***** EXTRACTED RECORDS

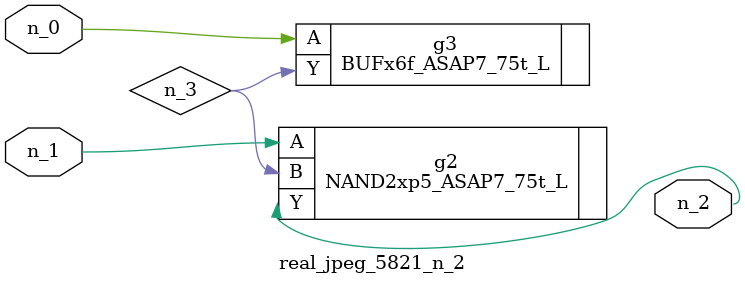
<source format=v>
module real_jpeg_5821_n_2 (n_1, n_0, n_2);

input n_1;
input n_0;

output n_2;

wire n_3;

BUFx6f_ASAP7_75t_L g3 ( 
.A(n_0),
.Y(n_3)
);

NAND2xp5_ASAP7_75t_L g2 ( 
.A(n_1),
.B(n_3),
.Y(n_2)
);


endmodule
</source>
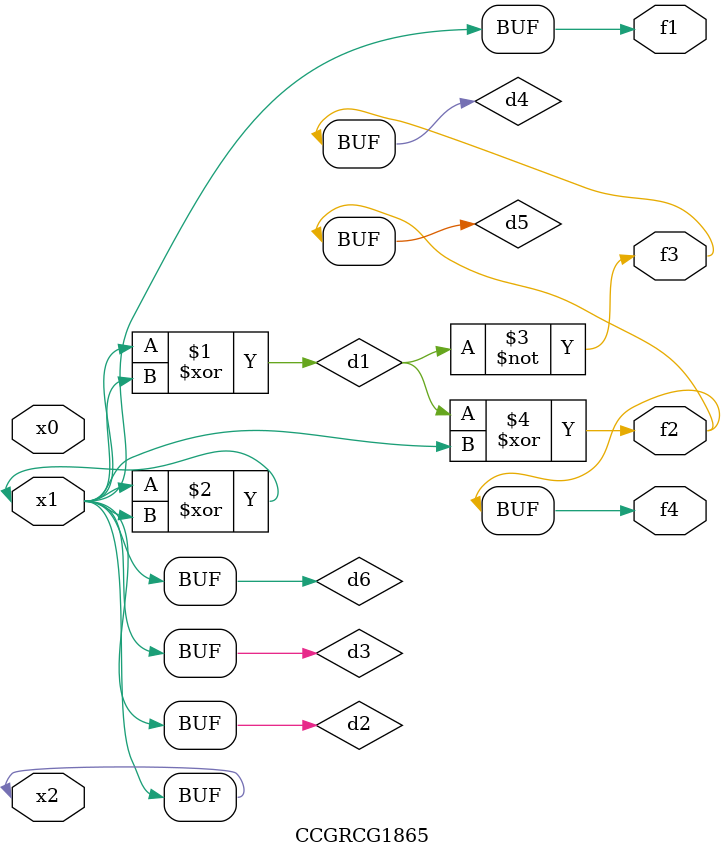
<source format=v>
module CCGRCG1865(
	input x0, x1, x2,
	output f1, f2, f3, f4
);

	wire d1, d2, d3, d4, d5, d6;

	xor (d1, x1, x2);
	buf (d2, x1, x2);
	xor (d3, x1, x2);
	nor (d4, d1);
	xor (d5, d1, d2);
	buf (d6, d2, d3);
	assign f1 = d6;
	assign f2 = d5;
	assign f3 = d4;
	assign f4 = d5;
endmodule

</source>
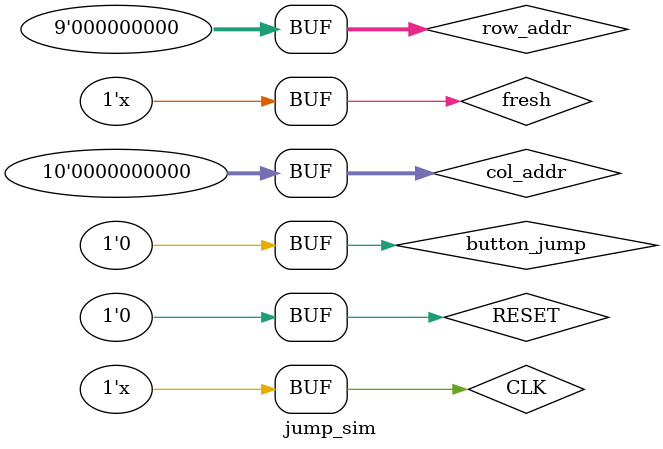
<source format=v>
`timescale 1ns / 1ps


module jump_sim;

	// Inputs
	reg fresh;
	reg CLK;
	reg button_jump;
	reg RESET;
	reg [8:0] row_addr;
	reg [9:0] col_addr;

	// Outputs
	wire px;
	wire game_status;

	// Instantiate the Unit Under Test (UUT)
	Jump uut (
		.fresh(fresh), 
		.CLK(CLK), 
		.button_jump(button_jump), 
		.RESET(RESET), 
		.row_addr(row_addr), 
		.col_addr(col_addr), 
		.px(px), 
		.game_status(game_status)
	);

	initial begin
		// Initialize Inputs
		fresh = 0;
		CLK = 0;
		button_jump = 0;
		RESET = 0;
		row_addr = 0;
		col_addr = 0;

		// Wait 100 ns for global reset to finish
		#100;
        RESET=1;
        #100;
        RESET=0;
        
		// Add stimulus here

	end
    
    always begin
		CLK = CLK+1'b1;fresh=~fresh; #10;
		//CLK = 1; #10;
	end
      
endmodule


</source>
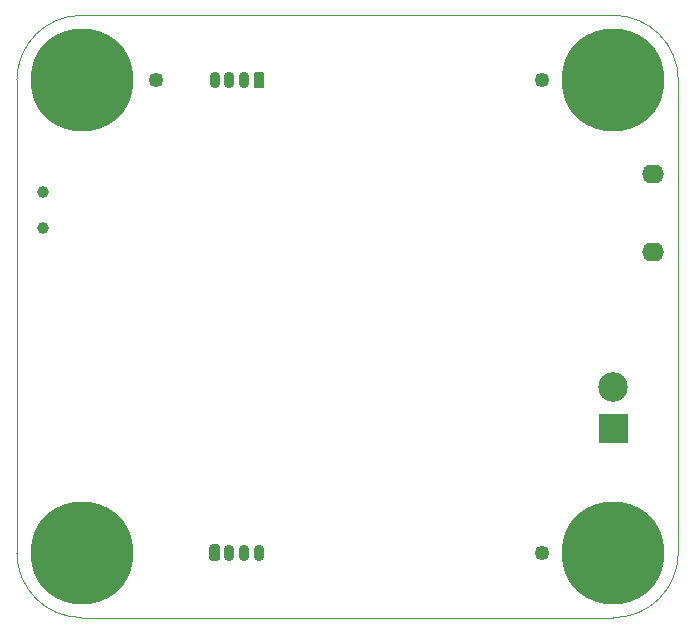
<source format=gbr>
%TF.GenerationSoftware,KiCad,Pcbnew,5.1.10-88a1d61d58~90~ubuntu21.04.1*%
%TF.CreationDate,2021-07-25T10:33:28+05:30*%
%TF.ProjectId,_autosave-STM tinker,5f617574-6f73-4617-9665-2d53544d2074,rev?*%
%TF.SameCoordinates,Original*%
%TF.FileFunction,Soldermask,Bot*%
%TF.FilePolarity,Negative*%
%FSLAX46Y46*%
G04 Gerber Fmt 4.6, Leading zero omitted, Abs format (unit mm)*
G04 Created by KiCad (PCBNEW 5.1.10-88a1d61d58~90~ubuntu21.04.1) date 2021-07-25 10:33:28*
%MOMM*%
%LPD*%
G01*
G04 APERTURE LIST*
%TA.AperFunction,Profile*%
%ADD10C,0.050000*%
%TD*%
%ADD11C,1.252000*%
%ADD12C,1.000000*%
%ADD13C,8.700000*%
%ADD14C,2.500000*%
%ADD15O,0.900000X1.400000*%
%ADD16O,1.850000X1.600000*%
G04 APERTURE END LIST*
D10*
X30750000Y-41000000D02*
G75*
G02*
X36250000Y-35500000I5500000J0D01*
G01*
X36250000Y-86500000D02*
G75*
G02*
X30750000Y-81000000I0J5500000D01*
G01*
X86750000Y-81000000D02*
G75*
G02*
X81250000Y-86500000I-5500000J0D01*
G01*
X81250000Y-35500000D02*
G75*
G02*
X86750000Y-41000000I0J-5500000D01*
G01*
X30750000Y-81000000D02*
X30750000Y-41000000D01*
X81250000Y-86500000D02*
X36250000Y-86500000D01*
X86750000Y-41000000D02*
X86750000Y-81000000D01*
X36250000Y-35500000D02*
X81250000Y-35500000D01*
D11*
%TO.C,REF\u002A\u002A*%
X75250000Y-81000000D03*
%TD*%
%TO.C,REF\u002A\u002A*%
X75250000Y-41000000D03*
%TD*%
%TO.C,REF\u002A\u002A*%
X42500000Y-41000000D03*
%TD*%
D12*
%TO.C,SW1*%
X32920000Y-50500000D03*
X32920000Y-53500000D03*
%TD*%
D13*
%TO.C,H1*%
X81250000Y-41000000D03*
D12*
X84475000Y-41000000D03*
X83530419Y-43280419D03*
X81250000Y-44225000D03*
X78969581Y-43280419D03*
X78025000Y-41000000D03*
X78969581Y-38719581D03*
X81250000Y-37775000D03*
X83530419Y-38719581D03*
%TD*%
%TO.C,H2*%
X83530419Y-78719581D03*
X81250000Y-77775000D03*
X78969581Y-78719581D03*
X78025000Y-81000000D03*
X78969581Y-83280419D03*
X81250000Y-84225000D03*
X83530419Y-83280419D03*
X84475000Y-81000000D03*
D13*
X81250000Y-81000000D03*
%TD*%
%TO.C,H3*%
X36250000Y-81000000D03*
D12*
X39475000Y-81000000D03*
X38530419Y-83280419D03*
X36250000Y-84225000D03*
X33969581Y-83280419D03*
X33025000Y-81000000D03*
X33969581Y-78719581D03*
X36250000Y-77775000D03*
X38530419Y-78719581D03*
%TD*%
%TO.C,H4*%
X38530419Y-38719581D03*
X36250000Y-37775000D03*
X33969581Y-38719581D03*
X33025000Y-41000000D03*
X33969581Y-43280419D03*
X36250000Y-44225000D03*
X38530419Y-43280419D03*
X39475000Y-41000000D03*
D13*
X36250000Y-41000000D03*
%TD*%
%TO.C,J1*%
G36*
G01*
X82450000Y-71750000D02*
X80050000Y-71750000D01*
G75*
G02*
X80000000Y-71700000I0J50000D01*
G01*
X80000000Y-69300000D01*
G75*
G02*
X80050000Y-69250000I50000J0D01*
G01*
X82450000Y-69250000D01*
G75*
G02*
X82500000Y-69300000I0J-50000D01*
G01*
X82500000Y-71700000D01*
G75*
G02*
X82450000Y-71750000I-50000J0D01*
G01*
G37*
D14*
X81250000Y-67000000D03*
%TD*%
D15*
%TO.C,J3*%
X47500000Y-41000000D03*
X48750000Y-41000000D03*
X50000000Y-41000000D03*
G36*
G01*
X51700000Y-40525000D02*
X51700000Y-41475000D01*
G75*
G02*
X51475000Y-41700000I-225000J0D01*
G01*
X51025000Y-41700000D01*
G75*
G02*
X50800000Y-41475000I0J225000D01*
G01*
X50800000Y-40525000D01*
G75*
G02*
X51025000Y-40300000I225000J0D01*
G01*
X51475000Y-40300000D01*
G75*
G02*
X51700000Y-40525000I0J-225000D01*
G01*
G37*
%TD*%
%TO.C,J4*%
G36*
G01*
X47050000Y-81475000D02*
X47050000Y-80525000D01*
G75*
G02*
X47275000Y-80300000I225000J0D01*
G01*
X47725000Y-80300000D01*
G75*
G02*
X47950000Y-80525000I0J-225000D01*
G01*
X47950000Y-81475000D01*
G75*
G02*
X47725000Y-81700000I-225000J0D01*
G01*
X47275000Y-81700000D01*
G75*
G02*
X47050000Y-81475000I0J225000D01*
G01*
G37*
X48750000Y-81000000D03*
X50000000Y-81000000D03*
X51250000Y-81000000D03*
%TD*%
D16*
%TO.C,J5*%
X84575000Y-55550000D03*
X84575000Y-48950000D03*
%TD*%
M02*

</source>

**********

**WORK REQUEST**. Return to the listing above and set it down exactly, leaving out its pictures.

**EXERCISE ANSWER**.
<source format=v>
module real_jpeg_5821_n_2 (n_1, n_0, n_2);

input n_1;
input n_0;

output n_2;

wire n_3;

BUFx6f_ASAP7_75t_L g3 ( 
.A(n_0),
.Y(n_3)
);

NAND2xp5_ASAP7_75t_L g2 ( 
.A(n_1),
.B(n_3),
.Y(n_2)
);


endmodule
</source>
<source format=v>
module CCGRCG1865(
	input x0, x1, x2,
	output f1, f2, f3, f4
);

	wire d1, d2, d3, d4, d5, d6;

	xor (d1, x1, x2);
	buf (d2, x1, x2);
	xor (d3, x1, x2);
	nor (d4, d1);
	xor (d5, d1, d2);
	buf (d6, d2, d3);
	assign f1 = d6;
	assign f2 = d5;
	assign f3 = d4;
	assign f4 = d5;
endmodule

</source>
<source format=v>
`timescale 1ns / 1ps


module jump_sim;

	// Inputs
	reg fresh;
	reg CLK;
	reg button_jump;
	reg RESET;
	reg [8:0] row_addr;
	reg [9:0] col_addr;

	// Outputs
	wire px;
	wire game_status;

	// Instantiate the Unit Under Test (UUT)
	Jump uut (
		.fresh(fresh), 
		.CLK(CLK), 
		.button_jump(button_jump), 
		.RESET(RESET), 
		.row_addr(row_addr), 
		.col_addr(col_addr), 
		.px(px), 
		.game_status(game_status)
	);

	initial begin
		// Initialize Inputs
		fresh = 0;
		CLK = 0;
		button_jump = 0;
		RESET = 0;
		row_addr = 0;
		col_addr = 0;

		// Wait 100 ns for global reset to finish
		#100;
        RESET=1;
        #100;
        RESET=0;
        
		// Add stimulus here

	end
    
    always begin
		CLK = CLK+1'b1;fresh=~fresh; #10;
		//CLK = 1; #10;
	end
      
endmodule


</source>
<source format=gbr>
%TF.GenerationSoftware,KiCad,Pcbnew,5.1.10-88a1d61d58~90~ubuntu21.04.1*%
%TF.CreationDate,2021-07-25T10:33:28+05:30*%
%TF.ProjectId,_autosave-STM tinker,5f617574-6f73-4617-9665-2d53544d2074,rev?*%
%TF.SameCoordinates,Original*%
%TF.FileFunction,Soldermask,Bot*%
%TF.FilePolarity,Negative*%
%FSLAX46Y46*%
G04 Gerber Fmt 4.6, Leading zero omitted, Abs format (unit mm)*
G04 Created by KiCad (PCBNEW 5.1.10-88a1d61d58~90~ubuntu21.04.1) date 2021-07-25 10:33:28*
%MOMM*%
%LPD*%
G01*
G04 APERTURE LIST*
%TA.AperFunction,Profile*%
%ADD10C,0.050000*%
%TD*%
%ADD11C,1.252000*%
%ADD12C,1.000000*%
%ADD13C,8.700000*%
%ADD14C,2.500000*%
%ADD15O,0.900000X1.400000*%
%ADD16O,1.850000X1.600000*%
G04 APERTURE END LIST*
D10*
X30750000Y-41000000D02*
G75*
G02*
X36250000Y-35500000I5500000J0D01*
G01*
X36250000Y-86500000D02*
G75*
G02*
X30750000Y-81000000I0J5500000D01*
G01*
X86750000Y-81000000D02*
G75*
G02*
X81250000Y-86500000I-5500000J0D01*
G01*
X81250000Y-35500000D02*
G75*
G02*
X86750000Y-41000000I0J-5500000D01*
G01*
X30750000Y-81000000D02*
X30750000Y-41000000D01*
X81250000Y-86500000D02*
X36250000Y-86500000D01*
X86750000Y-41000000D02*
X86750000Y-81000000D01*
X36250000Y-35500000D02*
X81250000Y-35500000D01*
D11*
%TO.C,REF\u002A\u002A*%
X75250000Y-81000000D03*
%TD*%
%TO.C,REF\u002A\u002A*%
X75250000Y-41000000D03*
%TD*%
%TO.C,REF\u002A\u002A*%
X42500000Y-41000000D03*
%TD*%
D12*
%TO.C,SW1*%
X32920000Y-50500000D03*
X32920000Y-53500000D03*
%TD*%
D13*
%TO.C,H1*%
X81250000Y-41000000D03*
D12*
X84475000Y-41000000D03*
X83530419Y-43280419D03*
X81250000Y-44225000D03*
X78969581Y-43280419D03*
X78025000Y-41000000D03*
X78969581Y-38719581D03*
X81250000Y-37775000D03*
X83530419Y-38719581D03*
%TD*%
%TO.C,H2*%
X83530419Y-78719581D03*
X81250000Y-77775000D03*
X78969581Y-78719581D03*
X78025000Y-81000000D03*
X78969581Y-83280419D03*
X81250000Y-84225000D03*
X83530419Y-83280419D03*
X84475000Y-81000000D03*
D13*
X81250000Y-81000000D03*
%TD*%
%TO.C,H3*%
X36250000Y-81000000D03*
D12*
X39475000Y-81000000D03*
X38530419Y-83280419D03*
X36250000Y-84225000D03*
X33969581Y-83280419D03*
X33025000Y-81000000D03*
X33969581Y-78719581D03*
X36250000Y-77775000D03*
X38530419Y-78719581D03*
%TD*%
%TO.C,H4*%
X38530419Y-38719581D03*
X36250000Y-37775000D03*
X33969581Y-38719581D03*
X33025000Y-41000000D03*
X33969581Y-43280419D03*
X36250000Y-44225000D03*
X38530419Y-43280419D03*
X39475000Y-41000000D03*
D13*
X36250000Y-41000000D03*
%TD*%
%TO.C,J1*%
G36*
G01*
X82450000Y-71750000D02*
X80050000Y-71750000D01*
G75*
G02*
X80000000Y-71700000I0J50000D01*
G01*
X80000000Y-69300000D01*
G75*
G02*
X80050000Y-69250000I50000J0D01*
G01*
X82450000Y-69250000D01*
G75*
G02*
X82500000Y-69300000I0J-50000D01*
G01*
X82500000Y-71700000D01*
G75*
G02*
X82450000Y-71750000I-50000J0D01*
G01*
G37*
D14*
X81250000Y-67000000D03*
%TD*%
D15*
%TO.C,J3*%
X47500000Y-41000000D03*
X48750000Y-41000000D03*
X50000000Y-41000000D03*
G36*
G01*
X51700000Y-40525000D02*
X51700000Y-41475000D01*
G75*
G02*
X51475000Y-41700000I-225000J0D01*
G01*
X51025000Y-41700000D01*
G75*
G02*
X50800000Y-41475000I0J225000D01*
G01*
X50800000Y-40525000D01*
G75*
G02*
X51025000Y-40300000I225000J0D01*
G01*
X51475000Y-40300000D01*
G75*
G02*
X51700000Y-40525000I0J-225000D01*
G01*
G37*
%TD*%
%TO.C,J4*%
G36*
G01*
X47050000Y-81475000D02*
X47050000Y-80525000D01*
G75*
G02*
X47275000Y-80300000I225000J0D01*
G01*
X47725000Y-80300000D01*
G75*
G02*
X47950000Y-80525000I0J-225000D01*
G01*
X47950000Y-81475000D01*
G75*
G02*
X47725000Y-81700000I-225000J0D01*
G01*
X47275000Y-81700000D01*
G75*
G02*
X47050000Y-81475000I0J225000D01*
G01*
G37*
X48750000Y-81000000D03*
X50000000Y-81000000D03*
X51250000Y-81000000D03*
%TD*%
D16*
%TO.C,J5*%
X84575000Y-55550000D03*
X84575000Y-48950000D03*
%TD*%
M02*

</source>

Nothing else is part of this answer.